══ Quoted passage

The last level system cache can be partitioned to 32
different slices of which GPU has two slices preallocated.
The "gpu" slice is used for caching GPU buffers and
the "gpuhtw" slice is used for caching the GPU SMMU
pagetables.  This patch talks to the core system cache
driver to acquire the slice handles, configure the SCID's
to those slices and activates and deactivates the slices
upon GPU power collapse and restore.

Some support from the IOMMU driver is also needed to
make use of the system cache. IOMMU_UPSTREAM_HINT is
a buffer protection flag which enables caching GPU data
buffers in the system cache with memory attributes such
as outer cacheable, read-allocate, write-allocate for buffers.
The GPU then has the ability to override a few cacheability
parameters which it does to override write-allocate to
write-no-allocate as the GPU hardware does not benefit much
from it.
Similarly DOMAIN_ATTR_USE_UPSTREAM_HINT is another domain level
attribute used by the IOMMU driver to set the right attributes
to cache the hardware pagetables into the system cache.

Signed-off-by: Sharat Masetty <smasetty@codeaurora.org>
Reviewed-by: Jordan Crouse <jcrouse@codeaurora.org>
---
 drivers/gpu/drm/msm/adreno/a6xx_gpu.c | 162 +++++++++++++++++++++++++++++++++-
 drivers/gpu/drm/msm/adreno/a6xx_gpu.h |   9 ++
 drivers/gpu/drm/msm/msm_iommu.c       |  13 +++
 drivers/gpu/drm/msm/msm_mmu.h         |   3 +
 4 files changed, 186 insertions(+), 1 deletion(-)

diff --git a/drivers/gpu/drm/msm/adreno/a6xx_gpu.c b/drivers/gpu/drm/msm/adreno/a6xx_gpu.c
index bd50674..e4554eb 100644
--- a/drivers/gpu/drm/msm/adreno/a6xx_gpu.c
+++ b/drivers/gpu/drm/msm/adreno/a6xx_gpu.c
@@ -13,6 +13,7 @@
 
 #include <linux/qcom_scm.h>
 #include <linux/soc/qcom/mdt_loader.h>
+#include <linux/soc/qcom/llcc-qcom.h>
 
 #include "msm_gem.h"

════

== Required actions ==
1. Repeat word for word the stretch of the patch from "Some support from" through "write-allocate for buffers.".
2. Answer these questions about the patch:
(a) Into how many different slices can the last level system cache be partitioned?
(b) What is the "gpuhtw" slice used for?
(c) How many files does the patch change?
3. Turn the paragraph of the patch beginning "Some support from the IOMMU driver" into a short bulleted list that keeps its main facts.
The material on this page has no connection to the patch.

══ Material

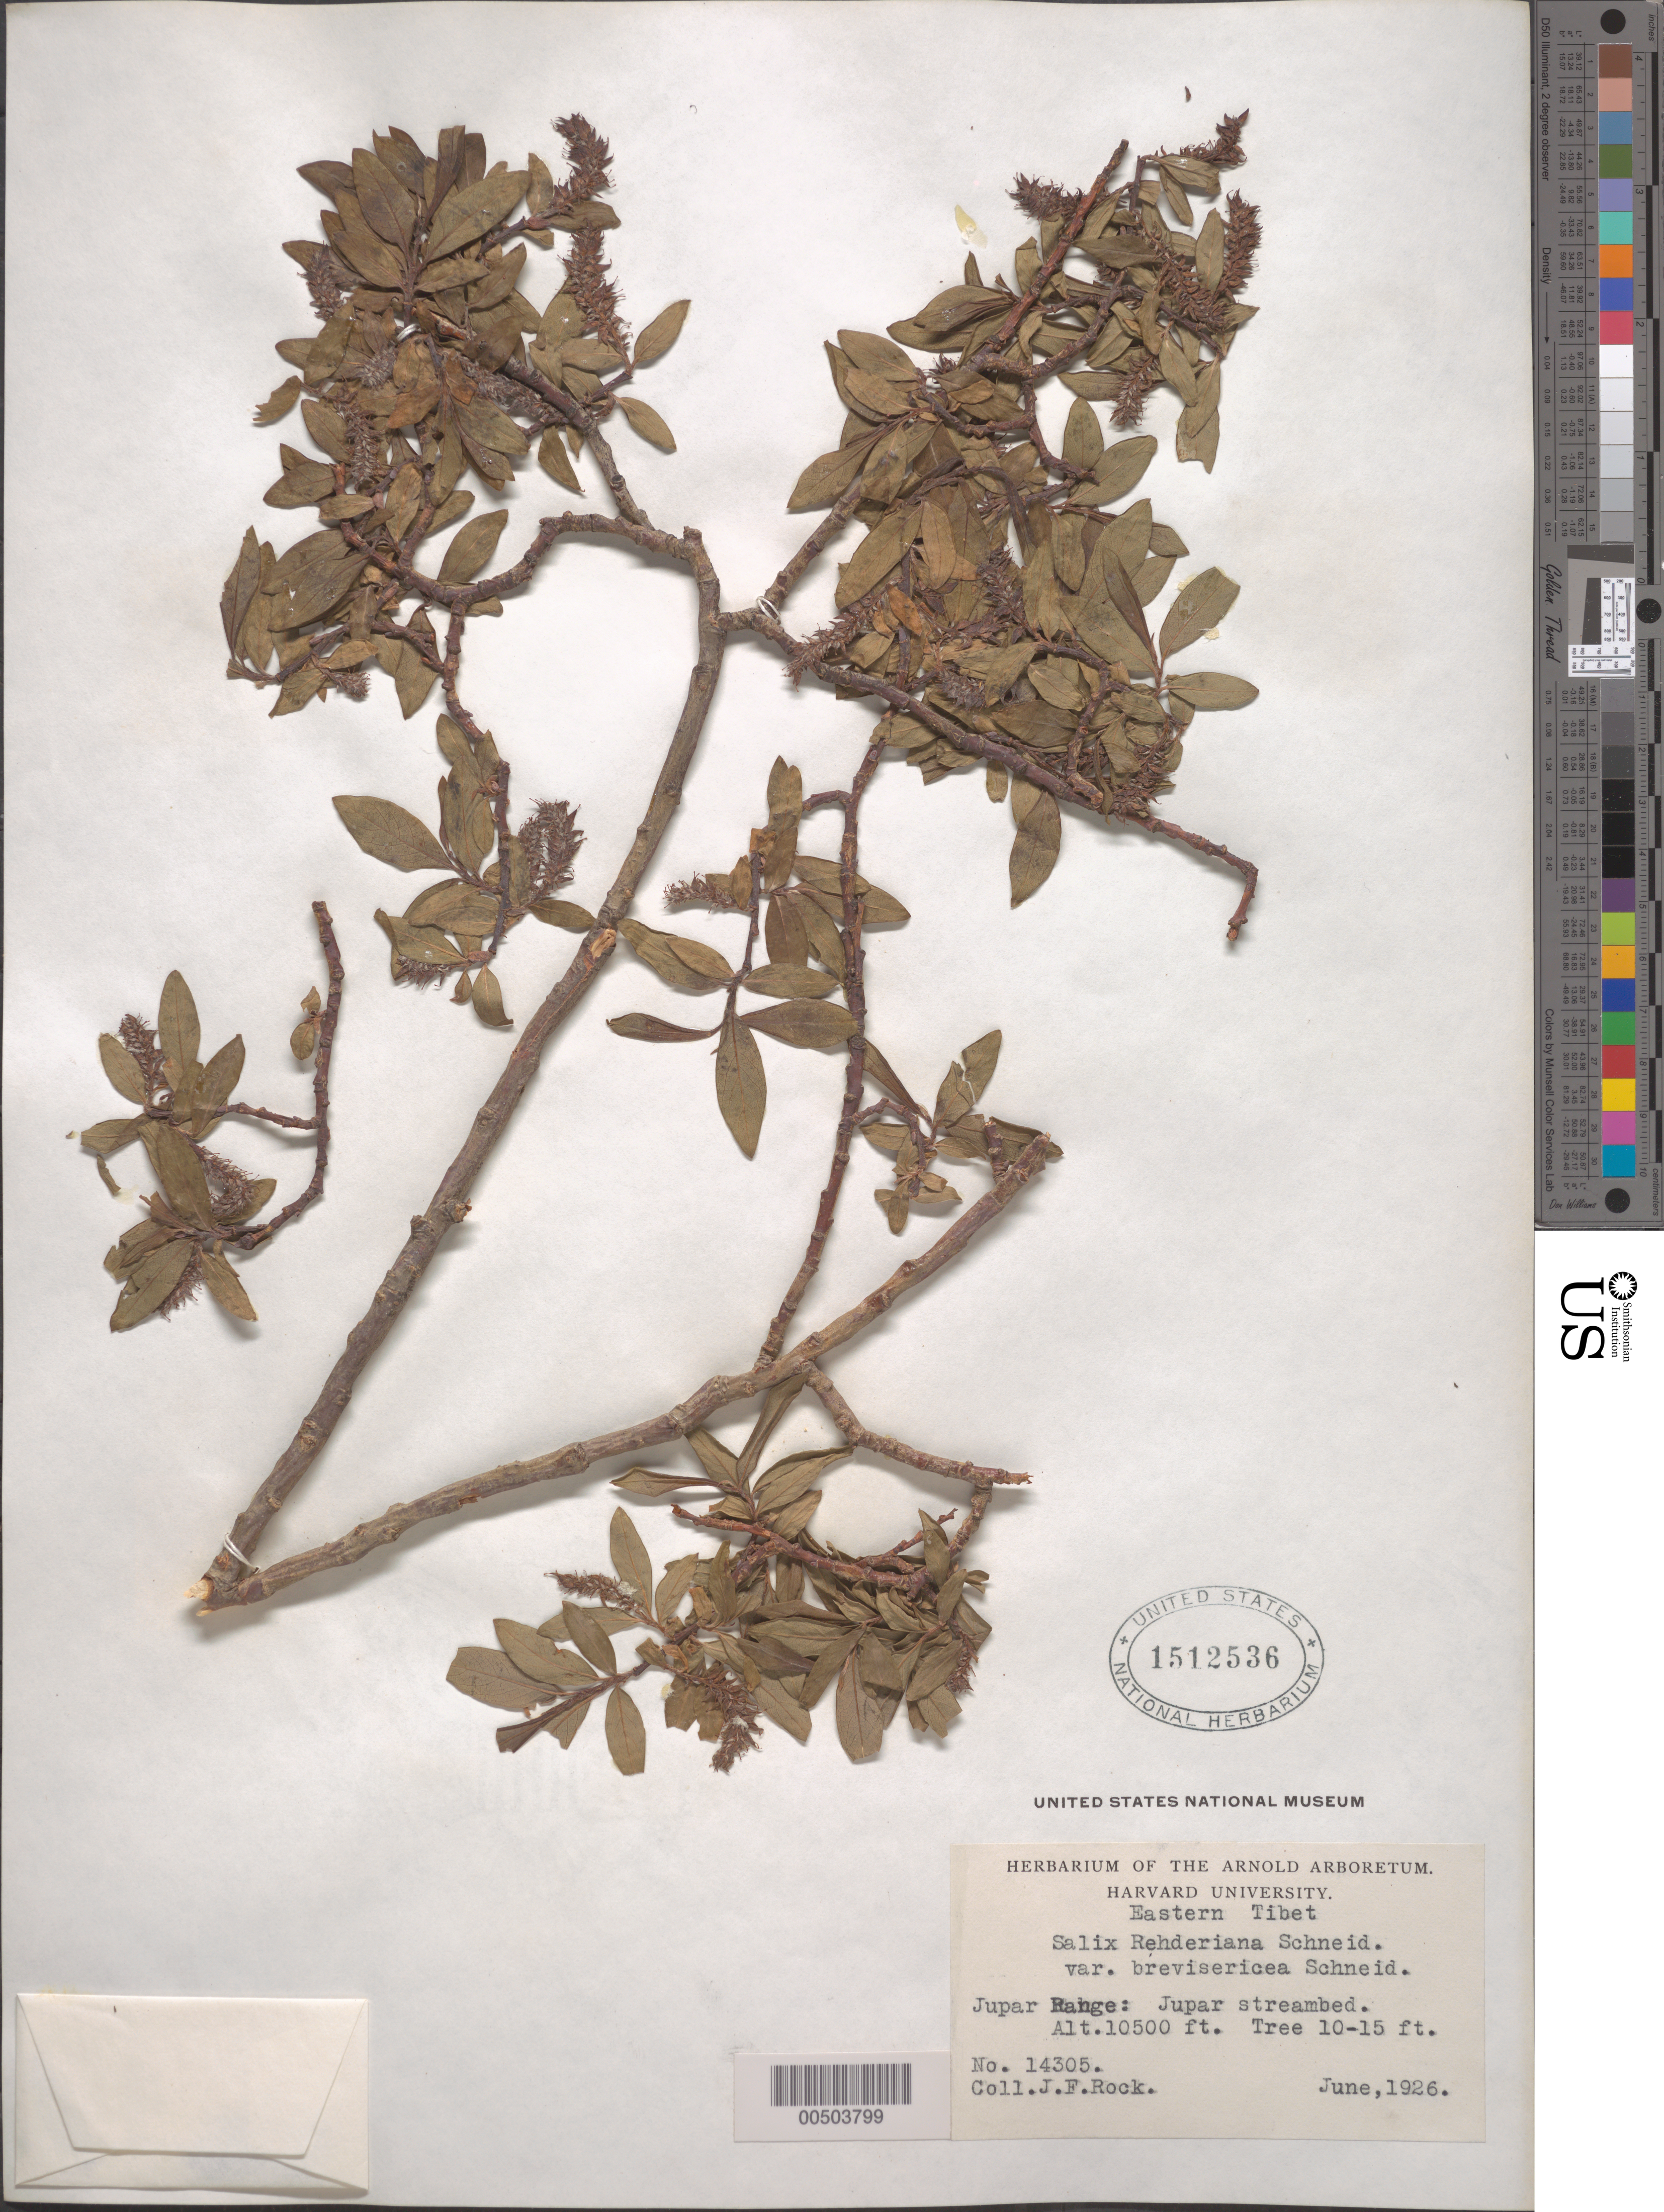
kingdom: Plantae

════
══ Material

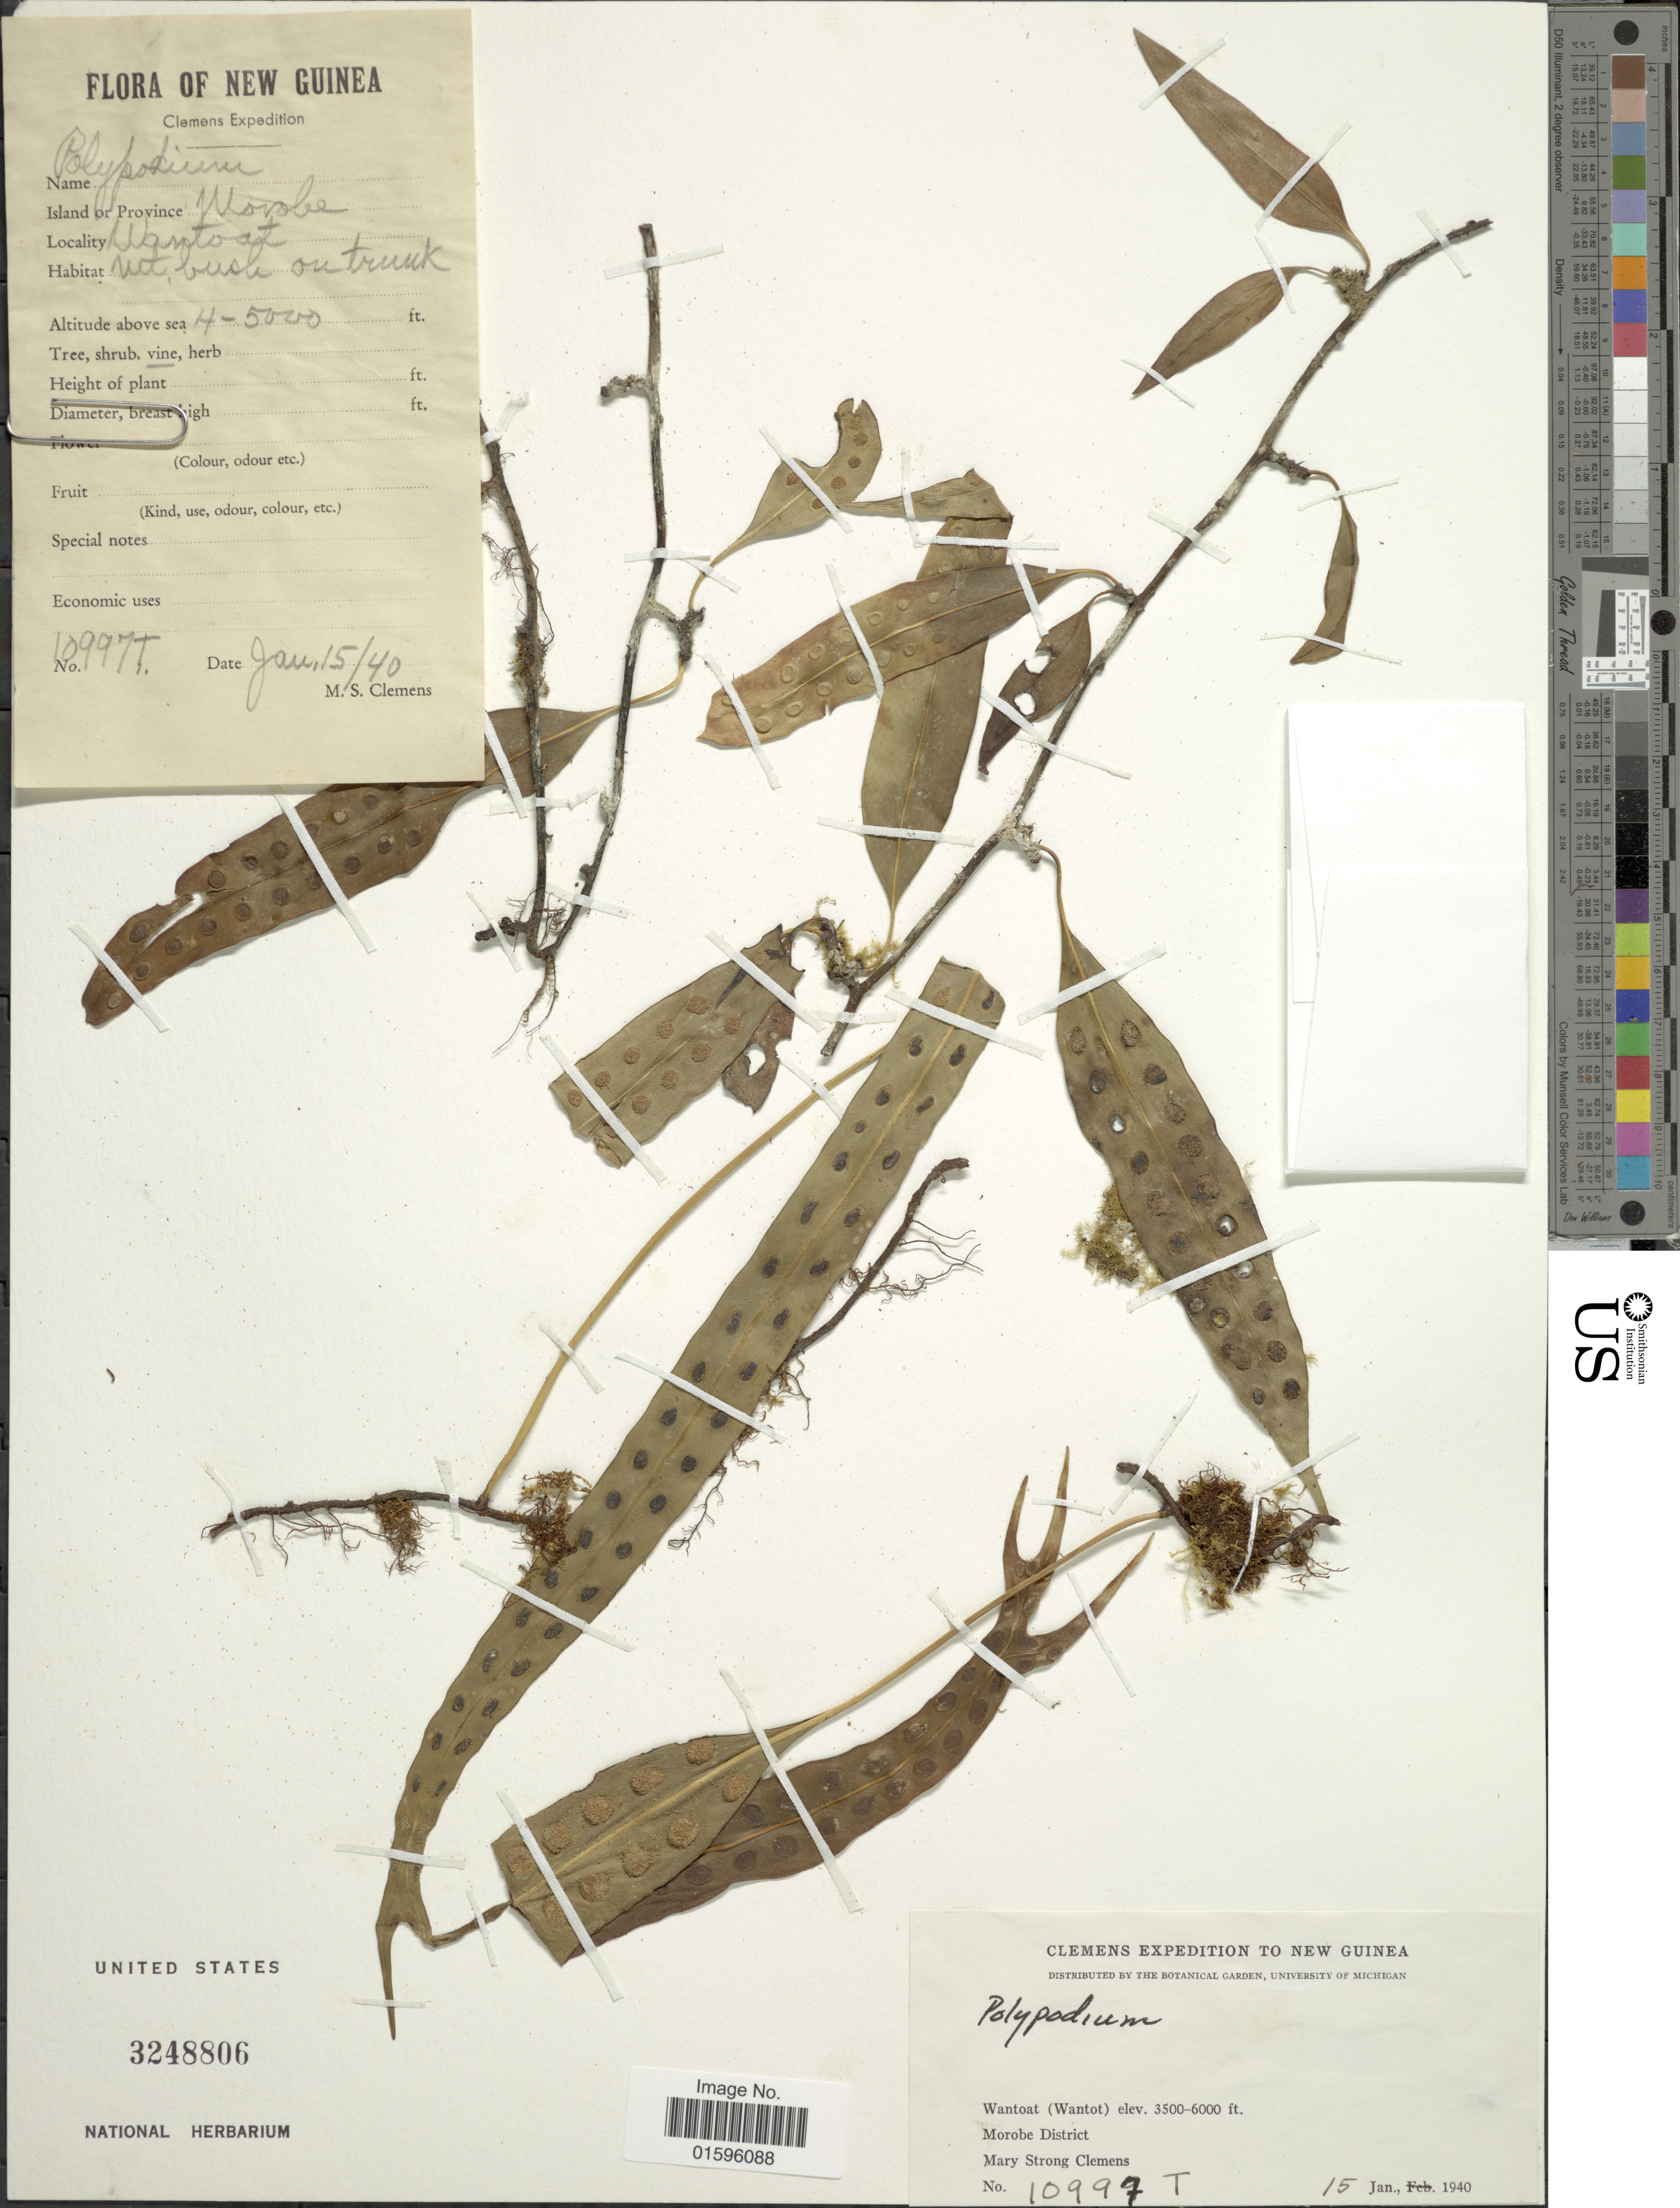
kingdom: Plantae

════

== Answers ==
1.
Some support from the IOMMU driver is also needed to
make use of the system cache. IOMMU_UPSTREAM_HINT is
a buffer protection flag which enables caching GPU data
buffers in the system cache with memory attributes such
as outer cacheable, read-allocate, write-allocate for buffers.

2.
(a) 32
(b) Caching the GPU SMMU pagetables
(c) 4

3.
- Using the system cache needs some support from the IOMMU driver.
- IOMMU_UPSTREAM_HINT is a buffer protection flag. It enables caching GPU data buffers in the system cache with outer cacheable, read-allocate and write-allocate memory attributes.
- The GPU overrides write-allocate to write-no-allocate because its hardware does not benefit much from write-allocate.
- DOMAIN_ATTR_USE_UPSTREAM_HINT is a domain-level attribute. The IOMMU driver uses it to set the right attributes for caching the hardware pagetables in the system cache.